Où l’indignation des admirateurs du passé a été portée à son comble, c’est quand ont été introduites les danses yankees ? Ils n’ont pas eu de paroles assez frémissantes pour qualifier l’impudeur des two-steeps, des shimmies et des charleston, importés sur la Terre des Dieux. Ces farouches censeurs ont dénoncé l’adoption de telles danses, vu la « détérioration de l’esprit national » qu’elles causaient. Ils ont blâmé l’atteinte portée à la solidarité traditionnelle de la famille par l’habitude du dancing. Ils ont demandé l’interdiction, sur tout le territoire nippon, des danses américaines et occidentales au nom de la saine morale. On ne leur en a, d’ailleurs, accordé que la réglementation et non point la suppression…

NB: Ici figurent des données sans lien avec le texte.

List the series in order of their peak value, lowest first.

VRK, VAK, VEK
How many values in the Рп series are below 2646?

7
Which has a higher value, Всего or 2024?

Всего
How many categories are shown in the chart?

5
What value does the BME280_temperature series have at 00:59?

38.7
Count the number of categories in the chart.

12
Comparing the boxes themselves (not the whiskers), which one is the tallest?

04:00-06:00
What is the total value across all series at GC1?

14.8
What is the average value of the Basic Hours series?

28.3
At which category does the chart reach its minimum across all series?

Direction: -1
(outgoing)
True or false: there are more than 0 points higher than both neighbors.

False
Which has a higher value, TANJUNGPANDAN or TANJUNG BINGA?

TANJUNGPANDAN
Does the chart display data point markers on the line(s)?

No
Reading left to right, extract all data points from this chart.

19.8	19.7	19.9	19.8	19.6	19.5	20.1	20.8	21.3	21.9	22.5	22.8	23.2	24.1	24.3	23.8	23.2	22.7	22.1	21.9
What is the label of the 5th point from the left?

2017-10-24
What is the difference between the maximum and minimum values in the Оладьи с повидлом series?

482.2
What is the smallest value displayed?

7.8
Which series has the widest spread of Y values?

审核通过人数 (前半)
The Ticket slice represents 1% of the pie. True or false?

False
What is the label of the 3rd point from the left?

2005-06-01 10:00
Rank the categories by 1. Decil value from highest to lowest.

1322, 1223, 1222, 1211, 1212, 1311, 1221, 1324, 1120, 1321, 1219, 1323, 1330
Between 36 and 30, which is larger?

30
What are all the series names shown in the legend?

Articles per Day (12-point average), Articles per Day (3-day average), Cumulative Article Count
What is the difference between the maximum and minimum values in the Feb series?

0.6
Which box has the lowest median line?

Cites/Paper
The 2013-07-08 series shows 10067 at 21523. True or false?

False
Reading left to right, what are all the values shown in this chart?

Naturellement, les adversaires des conservateurs outranciers ont répliqué que ces attaques étaient, en grande partie, hypocrites, en découvrant qu’elles n’avaient rien à faire avec la morale. Derrière le scandale que l’on voulait créer et les lois que l’on prétendait édicter se cachait, disaient-ils, la volonté de défendre les maisons de thé ou de tolérance, la corporation des geisha, les matrones et les tenanciers jaloux de la prospérité des établissements où résonnaient les jazz-band et où jeunes gens et jeunes filles s’entraînaient aux rythmes américains.